Lima Barreto e o Bairro de Todos os Santos

O bairro de Todos os Santos, suas ladeiras, seus bares, sua estação ferroviária (desativada atualmente), muito dessa geografia suburbana está presente na obra de Lima Barreto. No romance Clara dos Anjos, por exemplo, boa parte dos personagens mora nas redondezas; na crônica Os enterros de Inhaúma, o escritor narra de modo cômico o movimento na Rua José Bonifácio, com seus os cortejos fúnebres prejudicados pelo péssimo pavimento da via.

Antes de residir na Rua Major Mascarenhas, Lima morou no número 76 da Rua Boa Vista (hoje Rua Elisa de Albuquerque). Foi em 1903, logo após o surto do pai, João Henriques, quando Lima largou o curso na Escola Politécnica para cuidar da família. Nessa época, a casa onde habitavam ficou conhecida pelos vizinhos como “a casa do louco”, por conta dos gritos e delírios vindos do quarto do patriarca.

Casa na rua Boa Vista, conhecida como “casa do louco”

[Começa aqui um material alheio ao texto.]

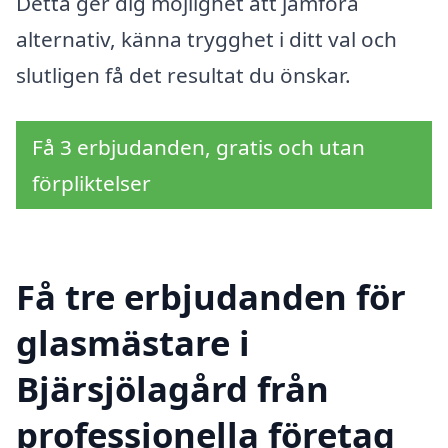
Detta ger dig möjlighet att jämföra
alternativ, känna trygghet i ditt val och
slutligen få det resultat du önskar.
Få 3 erbjudanden, gratis och utan
förpliktelser
Få tre erbjudanden för
glasmästare i
Bjärsjölagård från
professionella företag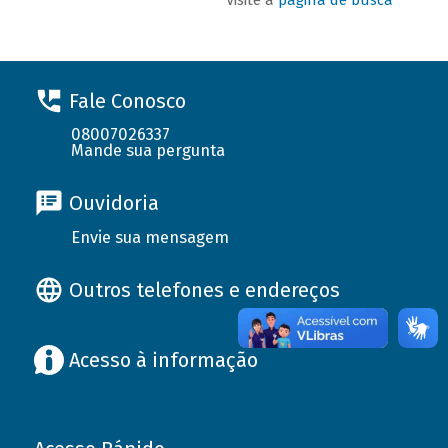
Fale Conosco
08007026337
Mande sua pergunta
Ouvidoria
Envie sua mensagem
Outros telefones e endereços
Acesso à informação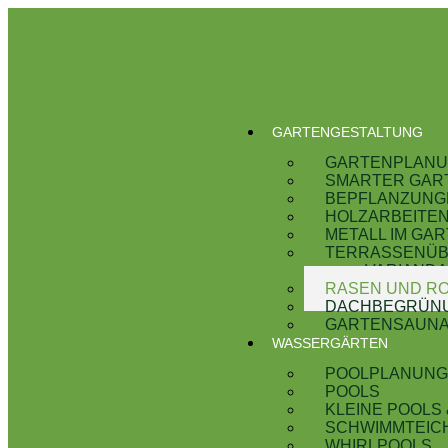
GARTEN­GESTALTUNG
GARTENPLAN
SMARTER GAR
BEPFLANZUNG
HOLZARBEITE
METALL IM GA
TERRASSENÜ
VARIAND
RASEN UND R
DACHBEGRÜN
GARTENSAUN
WASSERGÄRTEN
POOLPLANUN
POOLS
KLEINE POOLS
SCHWIMMTEIC
WHIRLPOOLS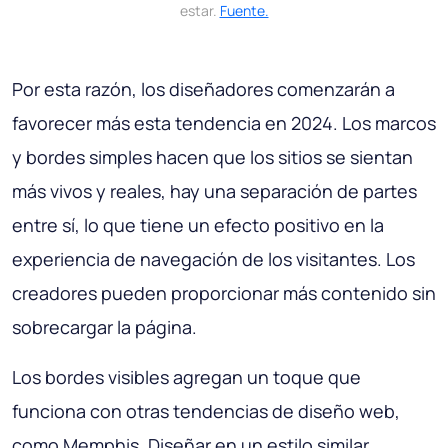
estar.
Fuente.
Por esta razón, los diseñadores comenzarán a
favorecer más esta tendencia en 2024. Los marcos
y bordes simples hacen que los sitios se sientan
más vivos y reales, hay una separación de partes
entre sí, lo que tiene un efecto positivo en la
experiencia de navegación de los visitantes. Los
creadores pueden proporcionar más contenido sin
sobrecargar la página.
Los bordes visibles agregan un toque que
funciona con otras tendencias de diseño web,
como Memphis. Diseñar en un estilo similar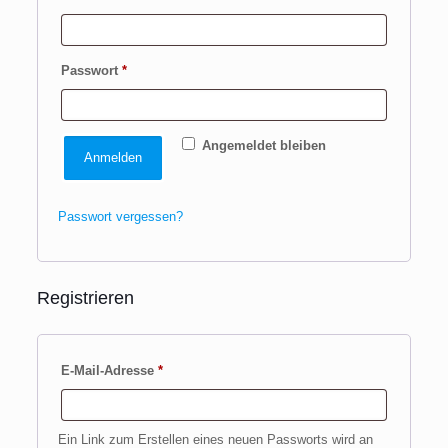
Erforderlich
Passwort
*
Angemeldet bleiben
Anmelden
Passwort vergessen?
Registrieren
Erforderlich
E-Mail-Adresse
*
Ein Link zum Erstellen eines neuen Passworts wird an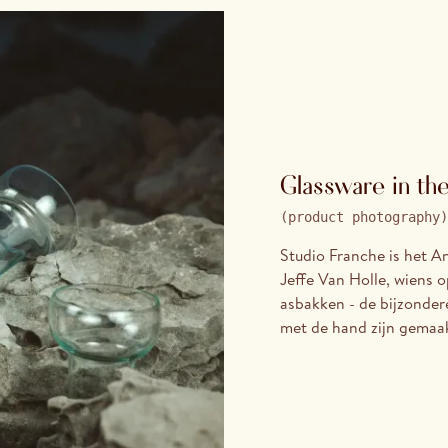
Glassware in th
(
product photography
)
Studio Franche is het A
Jeffe Van Holle, wiens 
asbakken - de bijzonder
met de hand zijn gemaak
buiten het atelier, op re
een reeks productfoto's
tussen rotsen, zand en 
mogelijk verwijderd zijn
contrast tussen de bree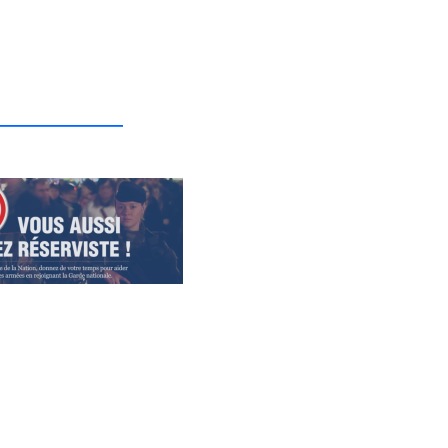
_______________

A Rua Major Mascarenhas é uma pequena via entre o NorteShopping e o estádio Engenhão. Há estudos que indicam que a Vila Quilombo, a primeira casa no logradouro, tinha por localização o número 32, e não o 42. Neste endereço, encontra-se hoje um condomínio de apartamentos. O professor André Luiz dos Santos tentou preservar o imóvel por meio de tombamento, mas não foi atendido. As outras edificações em que Lima residiu pelo bairro foram parcial ou totalmente modificadas.

No livro A vida de Lima Barreto, de Francisco de Assis Barbosa há um apêndice com a relação integral do inventário da Limana feito por Lima Barreto em 01/09/1917.

Lima e João Henriques estão enterrados no jazigo 8.024, na quadra 14, no Cemitério São João Batista, no bairro do Botafogo.